Home All Groups Group Topic Archive Search About

BCP and CSV - my conclusions

Author
16 Oct 2007 1:04 PM
PhilHibbs
There have been several threads here on reading/writing CSV files
using BCP, and I suspect that they will continue to crop up for ever.
The conclusion that I have come to is that you might, if you are
persistent and lucky, be able to get something working. Be prepared,
however, for it to be tricky to achieve, and a little contrived, in a
lot of real-life circumstances. It may even prove to be impossible if
you are really unlucky with your data. So far I have only explored
exporting to CSV, because that's all I have needed to do. If anyone
has wrangled with importing CSVs and come to any useful conclusions,
please post a follow-up.

CSV is more than just putting "," in between all the fields using a
format file and then jumping through a hoop to get the leading and
trailing quotes in as well before and after the first and last fields
respectively.

For a start, numeric fields should not have quotes around them, so
your format file is going to have to be crafted so that each field
terminator is correct in respect of its own data type and the data
type of the following field. Secondly, any double-quotes characters
within a field need to be doubled up, so that the text [a piece of
wood 2" long] becomes "a piece of wood 2"" long". This means that you
can't just give a table name, you have to write an SQL query. It also
makes the query considerably longer, all character fields that might
contain a double-quotes character need to be wrapped in a translation
function that replaces " with "". Now you aren't likely to hit the
8192 character limit for the length of Command Prompt commands, but
this does make for some pretty unwieldy statements.

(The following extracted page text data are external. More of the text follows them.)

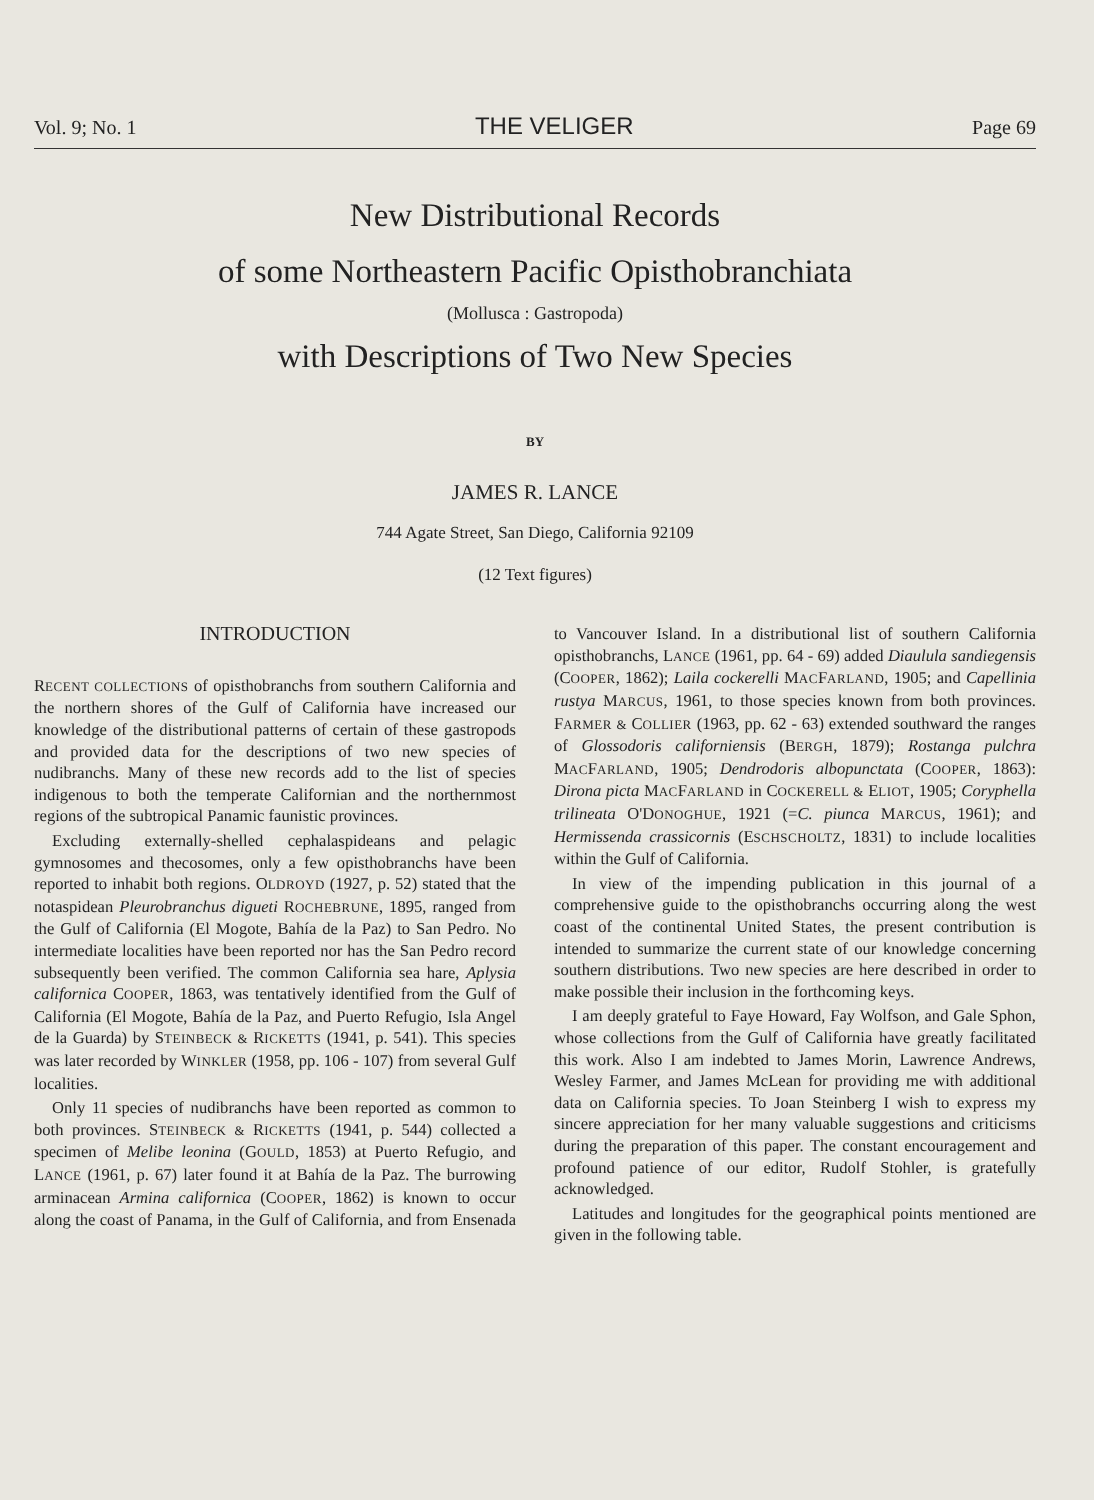Vol. 9; No. 1 THE VELIGER Page 69
New Distributional Records
of some Northeastern Pacific Opisthobranchiata
(Mollusca : Gastropoda)
with Descriptions of Two New Species
BY
JAMES R. LANCE
744 Agate Street, San Diego, California 92109
(12 Text figures)
INTRODUCTION
RECENT COLLECTIONS of opisthobranchs from southern California and the northern shores of the Gulf of California have increased our knowledge of the distributional patterns of certain of these gastropods and provided data for the descriptions of two new species of nudibranchs. Many of these new records add to the list of species indigenous to both the temperate Californian and the northernmost regions of the subtropical Panamic faunistic provinces.
Excluding externally-shelled cephalaspideans and pelagic gymnosomes and thecosomes, only a few opisthobranchs have been reported to inhabit both regions. OLDROYD (1927, p. 52) stated that the notaspidean Pleurobranchus digueti ROCHEBRUNE, 1895, ranged from the Gulf of California (El Mogote, Bahía de la Paz) to San Pedro. No intermediate localities have been reported nor has the San Pedro record subsequently been verified. The common California sea hare, Aplysia californica COOPER, 1863, was tentatively identified from the Gulf of California (El Mogote, Bahía de la Paz, and Puerto Refugio, Isla Angel de la Guarda) by STEINBECK & RICKETTS (1941, p. 541). This species was later recorded by WINKLER (1958, pp. 106 - 107) from several Gulf localities.
Only 11 species of nudibranchs have been reported as common to both provinces. STEINBECK & RICKETTS (1941, p. 544) collected a specimen of Melibe leonina (GOULD, 1853) at Puerto Refugio, and LANCE (1961, p. 67) later found it at Bahía de la Paz. The burrowing arminacean Armina californica (COOPER, 1862) is known to occur along the coast of Panama, in the Gulf of California, and from Ensenada to Vancouver Island. In a distributional list of southern California opisthobranchs, LANCE (1961, pp. 64 - 69) added Diaulula sandiegensis (COOPER, 1862); Laila cockerelli MACFARLAND, 1905; and Capellinia rustya MARCUS, 1961, to those species known from both provinces. FARMER & COLLIER (1963, pp. 62 - 63) extended southward the ranges of Glossodoris californiensis (BERGH, 1879); Rostanga pulchra MACFARLAND, 1905; Dendrodoris albopunctata (COOPER, 1863): Dirona picta MACFARLAND in COCKERELL & ELIOT, 1905; Coryphella trilineata O'DONOGHUE, 1921 (=C. piunca MARCUS, 1961); and Hermissenda crassicornis (ESCHSCHOLTZ, 1831) to include localities within the Gulf of California.
In view of the impending publication in this journal of a comprehensive guide to the opisthobranchs occurring along the west coast of the continental United States, the present contribution is intended to summarize the current state of our knowledge concerning southern distributions. Two new species are here described in order to make possible their inclusion in the forthcoming keys.
I am deeply grateful to Faye Howard, Fay Wolfson, and Gale Sphon, whose collections from the Gulf of California have greatly facilitated this work. Also I am indebted to James Morin, Lawrence Andrews, Wesley Farmer, and James McLean for providing me with additional data on California species. To Joan Steinberg I wish to express my sincere appreciation for her many valuable suggestions and criticisms during the preparation of this paper. The constant encouragement and profound patience of our editor, Rudolf Stohler, is gratefully acknowledged.
Latitudes and longitudes for the geographical points mentioned are given in the following table.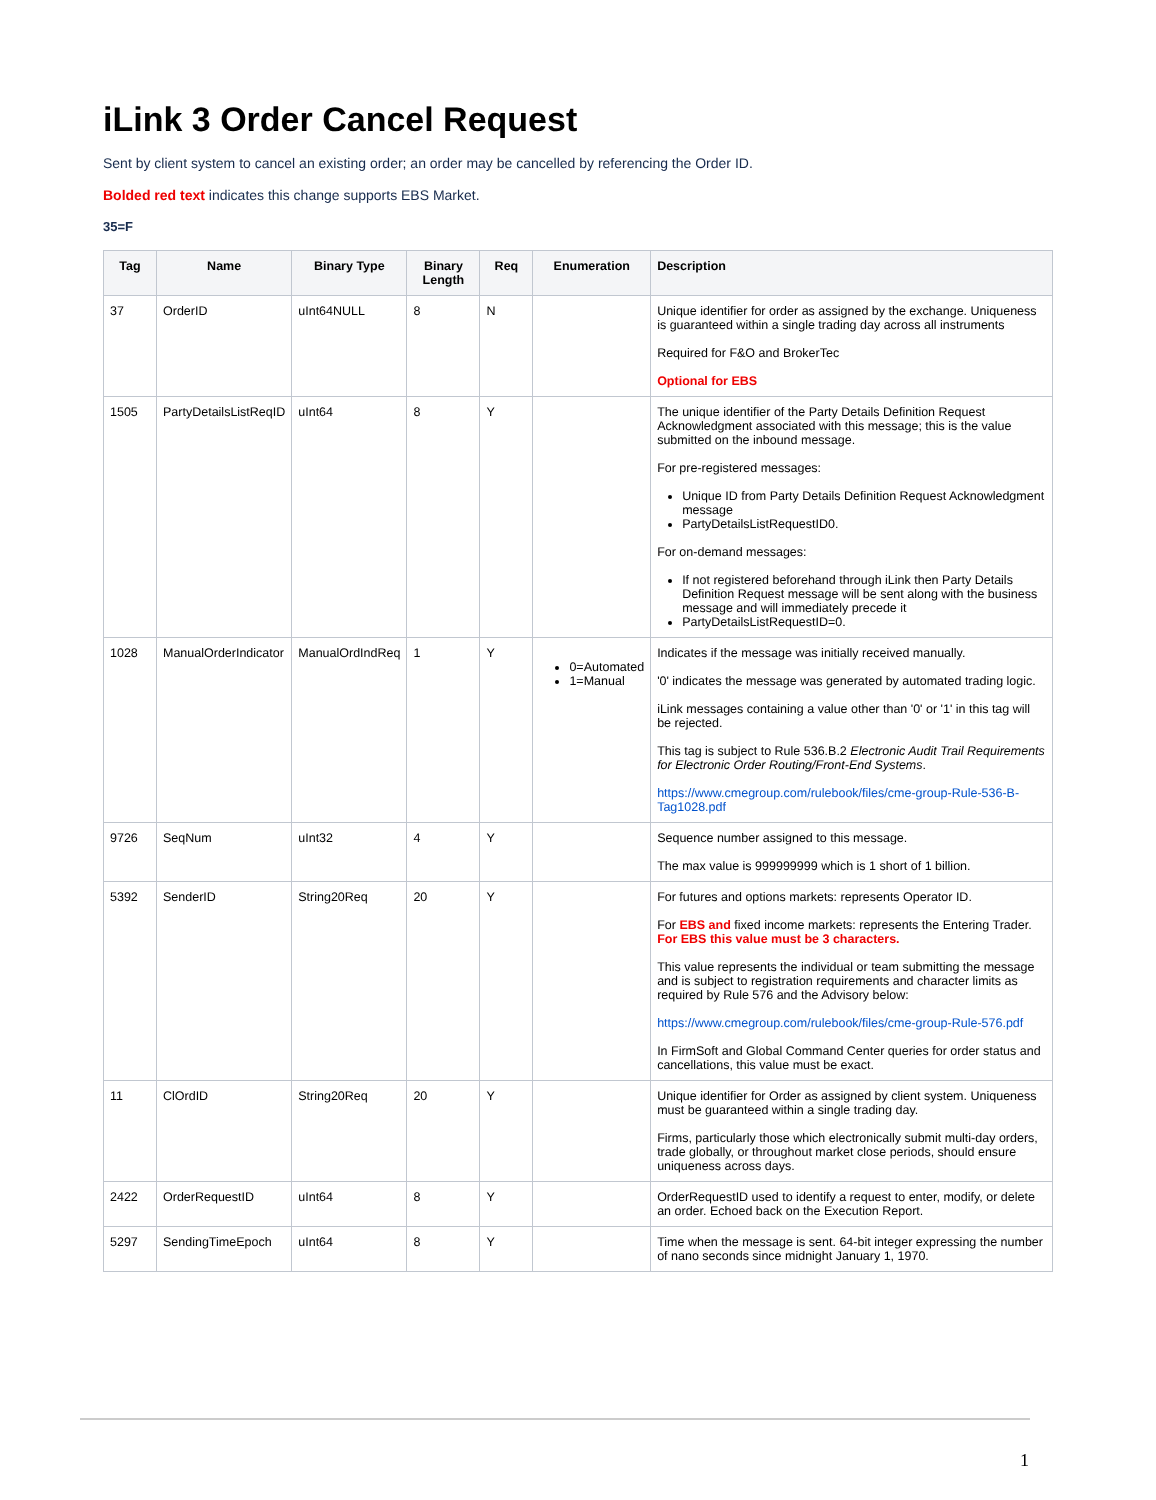iLink 3 Order Cancel Request
Sent by client system to cancel an existing order; an order may be cancelled by referencing the Order ID.
Bolded red text indicates this change supports EBS Market.
35=F
| Tag | Name | Binary Type | Binary Length | Req | Enumeration | Description |
| --- | --- | --- | --- | --- | --- | --- |
| 37 | OrderID | uInt64NULL | 8 | N | | Unique identifier for order as assigned by the exchange. Uniqueness is guaranteed within a single trading day across all instruments Required for F&O and BrokerTec Optional for EBS |
| 1505 | PartyDetailsListReqID | uInt64 | 8 | Y | | The unique identifier of the Party Details Definition Request Acknowledgment associated with this message; this is the value submitted on the inbound message. For pre-registered messages: Unique ID from Party Details Definition Request Acknowledgment message PartyDetailsListRequestID0. For on-demand messages: If not registered beforehand through iLink then Party Details Definition Request message will be sent along with the business message and will immediately precede it PartyDetailsListRequestID=0. |
| 1028 | ManualOrderIndicator | ManualOrdIndReq | 1 | Y | 0=Automated 1=Manual | Indicates if the message was initially received manually. '0' indicates the message was generated by automated trading logic. iLink messages containing a value other than '0' or '1' in this tag will be rejected. This tag is subject to Rule 536.B.2 Electronic Audit Trail Requirements for Electronic Order Routing/Front-End Systems . https://www.cmegroup.com/rulebook/files/cme-group-Rule-536-B-Tag1028.pdf |
| 9726 | SeqNum | uInt32 | 4 | Y | | Sequence number assigned to this message. The max value is 999999999 which is 1 short of 1 billion. |
| 5392 | SenderID | String20Req | 20 | Y | | For futures and options markets: represents Operator ID. For EBS and fixed income markets: represents the Entering Trader. For EBS this value must be 3 characters. This value represents the individual or team submitting the message and is subject to registration requirements and character limits as required by Rule 576 and the Advisory below: https://www.cmegroup.com/rulebook/files/cme-group-Rule-576.pdf In FirmSoft and Global Command Center queries for order status and cancellations, this value must be exact. |
| 11 | ClOrdID | String20Req | 20 | Y | | Unique identifier for Order as assigned by client system. Uniqueness must be guaranteed within a single trading day. Firms, particularly those which electronically submit multi-day orders, trade globally, or throughout market close periods, should ensure uniqueness across days. |
| 2422 | OrderRequestID | uInt64 | 8 | Y | | OrderRequestID used to identify a request to enter, modify, or delete an order. Echoed back on the Execution Report. |
| 5297 | SendingTimeEpoch | uInt64 | 8 | Y | | Time when the message is sent. 64-bit integer expressing the number of nano seconds since midnight January 1, 1970. |
1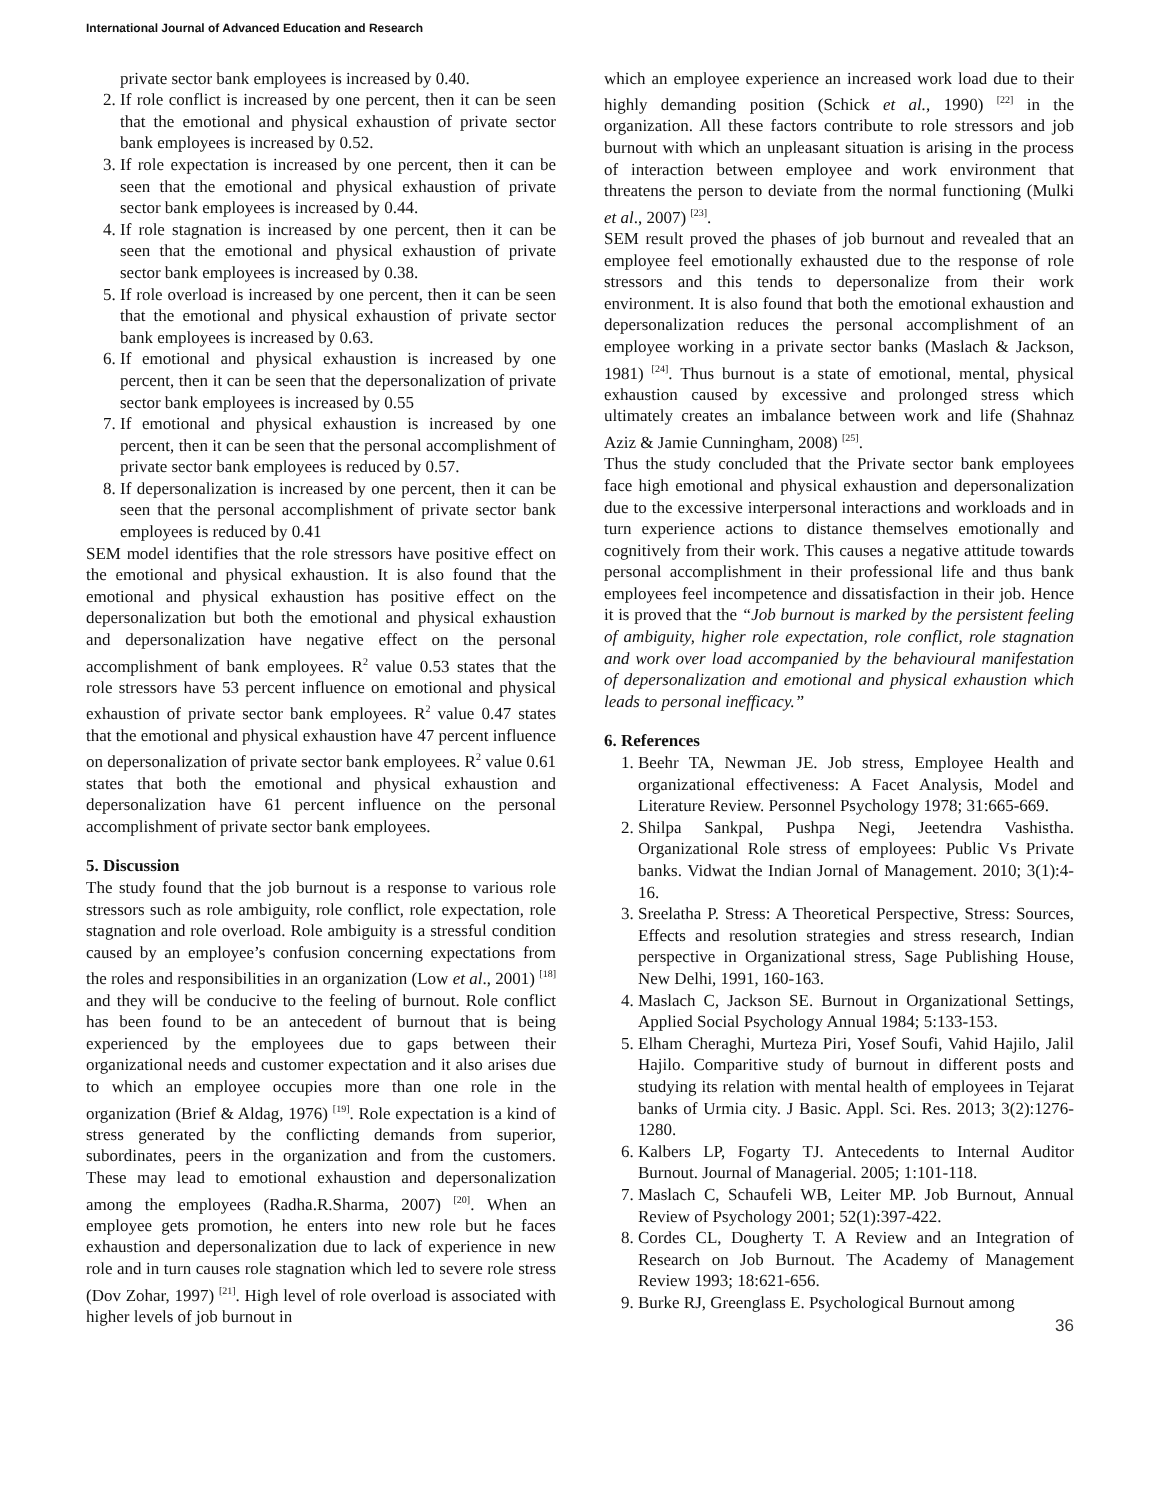International Journal of Advanced Education and Research
private sector bank employees is increased by 0.40.
2. If role conflict is increased by one percent, then it can be seen that the emotional and physical exhaustion of private sector bank employees is increased by 0.52.
3. If role expectation is increased by one percent, then it can be seen that the emotional and physical exhaustion of private sector bank employees is increased by 0.44.
4. If role stagnation is increased by one percent, then it can be seen that the emotional and physical exhaustion of private sector bank employees is increased by 0.38.
5. If role overload is increased by one percent, then it can be seen that the emotional and physical exhaustion of private sector bank employees is increased by 0.63.
6. If emotional and physical exhaustion is increased by one percent, then it can be seen that the depersonalization of private sector bank employees is increased by 0.55
7. If emotional and physical exhaustion is increased by one percent, then it can be seen that the personal accomplishment of private sector bank employees is reduced by 0.57.
8. If depersonalization is increased by one percent, then it can be seen that the personal accomplishment of private sector bank employees is reduced by 0.41
SEM model identifies that the role stressors have positive effect on the emotional and physical exhaustion. It is also found that the emotional and physical exhaustion has positive effect on the depersonalization but both the emotional and physical exhaustion and depersonalization have negative effect on the personal accomplishment of bank employees. R<sup>2</sup> value 0.53 states that the role stressors have 53 percent influence on emotional and physical exhaustion of private sector bank employees. R<sup>2</sup> value 0.47 states that the emotional and physical exhaustion have 47 percent influence on depersonalization of private sector bank employees. R<sup>2</sup> value 0.61 states that both the emotional and physical exhaustion and depersonalization have 61 percent influence on the personal accomplishment of private sector bank employees.
5. Discussion
The study found that the job burnout is a response to various role stressors such as role ambiguity, role conflict, role expectation, role stagnation and role overload. Role ambiguity is a stressful condition caused by an employee’s confusion concerning expectations from the roles and responsibilities in an organization (Low et al., 2001) <sup>[18]</sup> and they will be conducive to the feeling of burnout. Role conflict has been found to be an antecedent of burnout that is being experienced by the employees due to gaps between their organizational needs and customer expectation and it also arises due to which an employee occupies more than one role in the organization (Brief & Aldag, 1976) <sup>[19]</sup>. Role expectation is a kind of stress generated by the conflicting demands from superior, subordinates, peers in the organization and from the customers. These may lead to emotional exhaustion and depersonalization among the employees (Radha.R.Sharma, 2007) <sup>[20]</sup>. When an employee gets promotion, he enters into new role but he faces exhaustion and depersonalization due to lack of experience in new role and in turn causes role stagnation which led to severe role stress (Dov Zohar, 1997) <sup>[21]</sup>. High level of role overload is associated with higher levels of job burnout in
which an employee experience an increased work load due to their highly demanding position (Schick et al., 1990) <sup>[22]</sup> in the organization. All these factors contribute to role stressors and job burnout with which an unpleasant situation is arising in the process of interaction between employee and work environment that threatens the person to deviate from the normal functioning (Mulki et al., 2007) <sup>[23]</sup>.
SEM result proved the phases of job burnout and revealed that an employee feel emotionally exhausted due to the response of role stressors and this tends to depersonalize from their work environment. It is also found that both the emotional exhaustion and depersonalization reduces the personal accomplishment of an employee working in a private sector banks (Maslach & Jackson, 1981) <sup>[24]</sup>. Thus burnout is a state of emotional, mental, physical exhaustion caused by excessive and prolonged stress which ultimately creates an imbalance between work and life (Shahnaz Aziz & Jamie Cunningham, 2008) <sup>[25]</sup>.
Thus the study concluded that the Private sector bank employees face high emotional and physical exhaustion and depersonalization due to the excessive interpersonal interactions and workloads and in turn experience actions to distance themselves emotionally and cognitively from their work. This causes a negative attitude towards personal accomplishment in their professional life and thus bank employees feel incompetence and dissatisfaction in their job. Hence it is proved that the “Job burnout is marked by the persistent feeling of ambiguity, higher role expectation, role conflict, role stagnation and work over load accompanied by the behavioural manifestation of depersonalization and emotional and physical exhaustion which leads to personal inefficacy.”
6. References
1. Beehr TA, Newman JE. Job stress, Employee Health and organizational effectiveness: A Facet Analysis, Model and Literature Review. Personnel Psychology 1978; 31:665-669.
2. Shilpa Sankpal, Pushpa Negi, Jeetendra Vashistha. Organizational Role stress of employees: Public Vs Private banks. Vidwat the Indian Jornal of Management. 2010; 3(1):4-16.
3. Sreelatha P. Stress: A Theoretical Perspective, Stress: Sources, Effects and resolution strategies and stress research, Indian perspective in Organizational stress, Sage Publishing House, New Delhi, 1991, 160-163.
4. Maslach C, Jackson SE. Burnout in Organizational Settings, Applied Social Psychology Annual 1984; 5:133-153.
5. Elham Cheraghi, Murteza Piri, Yosef Soufi, Vahid Hajilo, Jalil Hajilo. Comparitive study of burnout in different posts and studying its relation with mental health of employees in Tejarat banks of Urmia city. J Basic. Appl. Sci. Res. 2013; 3(2):1276-1280.
6. Kalbers LP, Fogarty TJ. Antecedents to Internal Auditor Burnout. Journal of Managerial. 2005; 1:101-118.
7. Maslach C, Schaufeli WB, Leiter MP. Job Burnout, Annual Review of Psychology 2001; 52(1):397-422.
8. Cordes CL, Dougherty T. A Review and an Integration of Research on Job Burnout. The Academy of Management Review 1993; 18:621-656.
9. Burke RJ, Greenglass E. Psychological Burnout among
36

The icing on the cake is how to deal with embedded carriage return
characters in your data. Excel seems to be able to cope with this;
when it comes across a line-end it seems to check to see if it is
within a field that is enclosed in quotes, and accepts the line-end
character as part of the cell value. I have no idea how BCP would cope
with this - presumably if you are exporting data then it will happily
write the line-end characters out, and it is up to the receiving
program to handle them, as I said Excel seems to do this. As to what
BCP would do with line ends inside a delimited field at the import
stage, I have no idea.

Phil.

Author
16 Oct 2007 9:48 PM
Mike C#
I prefer Tab-delimited, or some other delimited format, when I need to use
delimited files with BCP.  Excel has the ability to save files in
Tab-delimited format.

Show quote
"PhilHibbs" <sna***@gmail.com> wrote in message
news:1192539859.727334.97190@i38g2000prf.googlegroups.com...
> There have been several threads here on reading/writing CSV files
> using BCP, and I suspect that they will continue to crop up for ever.
> The conclusion that I have come to is that you might, if you are
> persistent and lucky, be able to get something working. Be prepared,
> however, for it to be tricky to achieve, and a little contrived, in a
> lot of real-life circumstances. It may even prove to be impossible if
> you are really unlucky with your data. So far I have only explored
> exporting to CSV, because that's all I have needed to do. If anyone
> has wrangled with importing CSVs and come to any useful conclusions,
> please post a follow-up.
>
> CSV is more than just putting "," in between all the fields using a
> format file and then jumping through a hoop to get the leading and
> trailing quotes in as well before and after the first and last fields
> respectively.
>
> For a start, numeric fields should not have quotes around them, so
> your format file is going to have to be crafted so that each field
> terminator is correct in respect of its own data type and the data
> type of the following field. Secondly, any double-quotes characters
> within a field need to be doubled up, so that the text [a piece of
> wood 2" long] becomes "a piece of wood 2"" long". This means that you
> can't just give a table name, you have to write an SQL query. It also
> makes the query considerably longer, all character fields that might
> contain a double-quotes character need to be wrapped in a translation
> function that replaces " with "". Now you aren't likely to hit the
> 8192 character limit for the length of Command Prompt commands, but
> this does make for some pretty unwieldy statements.
>
> The icing on the cake is how to deal with embedded carriage return
> characters in your data. Excel seems to be able to cope with this;
> when it comes across a line-end it seems to check to see if it is
> within a field that is enclosed in quotes, and accepts the line-end
> character as part of the cell value. I have no idea how BCP would cope
> with this - presumably if you are exporting data then it will happily
> write the line-end characters out, and it is up to the receiving
> program to handle them, as I said Excel seems to do this. As to what
> BCP would do with line ends inside a delimited field at the import
> stage, I have no idea.
>
> Phil.
>
Author
16 Oct 2007 9:59 PM
Erland Sommarskog
PhilHibbs (sna***@gmail.com) writes:
> CSV is more than just putting "," in between all the fields using a
> format file and then jumping through a hoop to get the leading and
> trailing quotes in as well before and after the first and last fields
> respectively.
>
> For a start, numeric fields should not have quotes around them, so
> your format file is going to have to be crafted so that each field
> terminator is correct in respect of its own data type and the data
> type of the following field. Secondly, any double-quotes characters
> within a field need to be doubled up, so that the text [a piece of
> wood 2" long] becomes "a piece of wood 2"" long".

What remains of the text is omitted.